I peered through the section of iron pipe. It had a
wide bore, like a stovepipe. Through it I could see very clearly. I
moved the pipe to and fro, from side to side, by shifting my weary
body and shoulders. Soon I looked straight down the bore—as if down
a telescopic sight—and could see nothing but the climbing figure
far below.
I couldn't do it. Much as I hated him, I could not
get myself to drop the pipe on him.
Considering the great weight of the pipe, the sharp,
spadelike edge of the male end of it, and most especially the long
distance it would travel, at thirty-two feet per second squared, it
was deadly as a bazooka shell.

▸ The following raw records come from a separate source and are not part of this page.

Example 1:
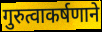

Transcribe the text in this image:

गुरुत्वाकर्षणाने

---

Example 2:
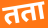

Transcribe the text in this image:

तता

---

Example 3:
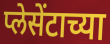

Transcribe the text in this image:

प्लेसेंटाच्या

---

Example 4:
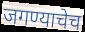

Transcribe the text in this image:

जगण्याचेच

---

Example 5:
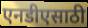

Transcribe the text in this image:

एनडीएसाठी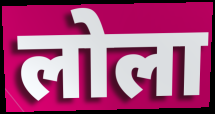
लोला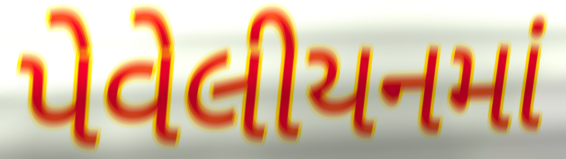
પેવેલીયનમાં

It would slice him in half, pulverize
him.
But I couldn't.
It's pretty hard to go to school for over twelve
years learning to make bodies whole again after illness and trauma,
and then decide to dissect one instantly by way of gravity. But the
dark side of me—of Homo sapiens—was working too. I wanted him
dead, and I knew it. Admitted it. Mostly because it was fairly
obvious by now that he wanted me dead. And he would do it. He'd more
than proven that. I had to wait. I needed a sign. . .a signal. . .
Then he looked up. I peeped at him through the
lowered pipe. He was too far away, the light too faint, to read his
expression. But I thought I saw in the growing light, his eyes widen.
He stopped climbing, and his slow, startled stare gazed up in wonder,
and the beginnings of fear. Was it the I fear that Allan Hart had
felt? That Walter Kincaid and Danny Murdock felt?
He was halfway up the ladder. The network of steel
rods surrounding him was a little over two feet wide; There just i
wasn't any place the poor bastard could go. I saw a broad swirl of
light-flicker, a Fourth of July whirligig of dancing light beam and
flash, and then a distant dry clatter. He'd turned on the flashlight
and dropped it. My fingers and wrists ached now with the holding of
the big steam pipe. I saw a great flurry of motion below—saw
Schilling's big form sway back and forth, one arm moving quickly,
then the other. Then I got my sign. l received the signal, loud and
clear. I heard the cocking of the Ingram's bolt, and knew he was
about to send a fatal burst of slugs up to take my head apart.